Horatio Nelson came to St Florent, fighting under Admiral Hood to support the Corsicans who were rebelling against the French, and it was very soon after that he joined battle against the French again a little further west at Calvi - where he lost an eye.
We wanted to go and see the original Martello Tower - actually called the Tour de Mortella - but although it's only a few miles across the bay from St Florent, it's about an hour and a half's drive to get there, so we reluctantly decided against it this time. Instead we went south-east to the unknown village of Penta-di-Casinca. This was because Andrew's sister Gillie's partner James had announced that this is where part of his family came from..... We went to see if we could find anything of his origins.
Up and up we went, with speedy Corsican drivers pleased to overtake us on the precipitous roads. When we got there, we were really astonished to find a tiny city perched on a mountain-top, with tall and ancient buildings of 4 or 5 stories, narrow streets, and a densely settled area. This is quite unlike other villages we have seen which tend to be lower and more sprawling. Penta is unmistakably Italian in tone. The rain was still hammering down and the mist sprawled and twisted around us. There was no view, at all.
But we parked, scuttled around in the rain, went into the church which is crammed with statues and carvings, and then into an almost invisible cafe - the Cafe du Centre. There the owner told us that James' family were all décédée, but the house is still there. We had a bit of a muddle about this as he spoke in dialect/Corsican and I thought he meant one of the huge but ruined houses along the main street, but then he said no, it was not ruinée, and so I think the house he meant was a massive Renaissance house, with MCCCCCXX carved over the door, and its back wall forming part of the ramparts of the citadel.
We sent photos back to Gillie and she said she and James would be visiting soon. What excitement!
The whole story of the island is one of conquest, culture, control, forced trade and taxation, and of course emigration... Who would not want to own and control this beautiful, rich and beguiling place? It is one of the greatest treasures of civilisation, and sufficiently argumentative to keep exploitive tourism at bay, so not a lot of people know about it. But it is glorious.
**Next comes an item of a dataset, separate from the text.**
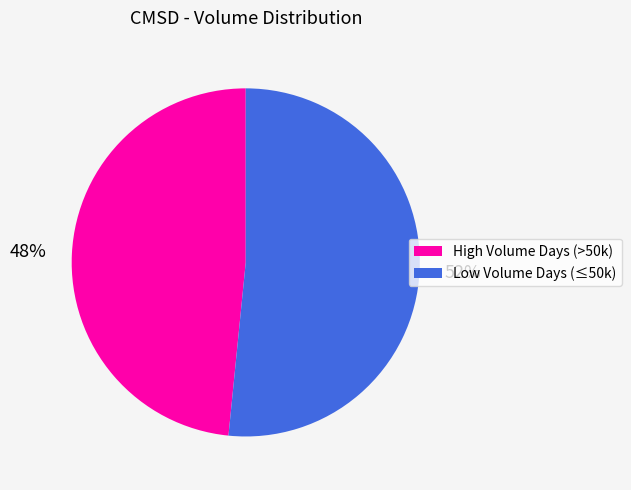

What percentage is the Low Volume Days (≤50k) slice, to the nearest percent?

52%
Heading home again, finally, still in the rain and mist, we stopped - down on the sandy marsh - at a place where an ancient church lies directly in the path of the road. You have to drive right round it, in a weird wiggle. The church stands all alone, you feel, in the prairie. It is made of whitish stone, and completely plain, almost totally unadorned. It is Pisan. It dates from 1119. It is built on the site of a Roman basilica, part of the paleochristian development of a Roman port founded here in 100 BC. There are a few Roman foundations excavated around it, that work being done just before the war. But since then, technology and international interest have revealed far more. This was a city called Mariana, named for the general who founded the place as a centre for Mediterranean trade, one Marius. The site extends to more than 30 hectares, most of that utterly invisible under the flat fields. They are now building a huge new archaeological museum to explain all this. The new building can be seen a couple of fields away, modern and rather lovely. But the little church, once a cathedral, is the star. It shines. Utterly plain. Utterly beautiful. This building alone is enough reason to book a return visit to Corsica. It is wondrous.